Victoria Beckham was reported to have looked at a glittering town house in the wealthiest district of Paris, between the Champs Elysée and the river Seine. Places were said to have been reserved for the Beckham children at the British School, in the elegant western suburbs of the capital.

Why such excitement at the arrival of a soon to be 37 years old footballer, approaching the end of his career? For two decades, French club football, beset by low income and high taxes, has lost its best talent to foreign clubs. The arrival of Beckham, following the purchase of PSG by a sovereign investment fund of the Qatari government, is seen by some French football pundits as the dawn of a glorious, new era.
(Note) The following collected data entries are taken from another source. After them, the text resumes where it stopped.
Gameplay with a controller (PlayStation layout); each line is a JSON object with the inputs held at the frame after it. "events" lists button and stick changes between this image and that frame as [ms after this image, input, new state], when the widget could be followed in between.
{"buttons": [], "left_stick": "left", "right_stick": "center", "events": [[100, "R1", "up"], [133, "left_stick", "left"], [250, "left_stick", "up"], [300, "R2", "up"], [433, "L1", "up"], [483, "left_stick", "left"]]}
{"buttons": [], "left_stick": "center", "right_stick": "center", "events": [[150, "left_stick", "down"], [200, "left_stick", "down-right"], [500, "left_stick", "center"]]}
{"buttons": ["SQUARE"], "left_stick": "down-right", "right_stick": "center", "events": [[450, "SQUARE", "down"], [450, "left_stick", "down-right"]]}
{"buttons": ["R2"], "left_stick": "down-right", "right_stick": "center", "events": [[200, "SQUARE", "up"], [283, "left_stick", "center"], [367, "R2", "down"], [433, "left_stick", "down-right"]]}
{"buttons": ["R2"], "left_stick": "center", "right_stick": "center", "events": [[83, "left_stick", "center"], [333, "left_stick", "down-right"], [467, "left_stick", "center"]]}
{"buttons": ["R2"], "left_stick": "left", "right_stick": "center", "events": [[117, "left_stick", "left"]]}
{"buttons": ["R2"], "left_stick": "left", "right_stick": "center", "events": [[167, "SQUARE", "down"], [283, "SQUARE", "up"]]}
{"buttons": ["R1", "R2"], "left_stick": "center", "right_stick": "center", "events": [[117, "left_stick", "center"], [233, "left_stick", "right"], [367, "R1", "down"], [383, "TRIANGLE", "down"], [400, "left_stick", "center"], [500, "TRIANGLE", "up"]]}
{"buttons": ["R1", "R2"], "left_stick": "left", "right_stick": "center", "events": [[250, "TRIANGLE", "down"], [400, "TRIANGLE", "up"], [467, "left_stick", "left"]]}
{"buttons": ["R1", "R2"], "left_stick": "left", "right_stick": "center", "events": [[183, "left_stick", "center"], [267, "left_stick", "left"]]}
Not everyone is “over the moon”. The possible Coming of David, on a basic salary of €800,000 a month, has been criticised by some PSG fans. They complain that this is a marketing and commercial decision to promote the club in Asia and sell its shirts rather than to improve the team.

The Green candidate for next spring’s Presidential election, Eva Joly – not previously known as a football pundit – also took the “sick parrot” side of the argument yesterday. “Given his age and the state of his knees,” she said. “This is about business, not sport”.

Jean-Marc Ayrault, a senior Socialist politician, criticised Beckham’s “enormous” salary. With a share of image and marketing rights, and payments for appearances on the Qatari-owned Al Jazeera TV station,  Beckham’s rewards for moving to Paris could reach €17m a year, according to Le Parisien. If the Socialists win next spring’s presidential election, said Mr Ayrault, they would introduce a “maximum wage”.  

Could David Beckham become a political football across the Channel?  Is he going to generate still more Franco-British cultural misunderstanding?

The first signs are not good. The photograph of Beckham plastered over the front of L’Equipe yesterday showed him holding up two fingers, one on either side of his nose. If David Beckham does play for PSG from January, he will have to explain to his new team mates the difference between V for victory and a V-sign.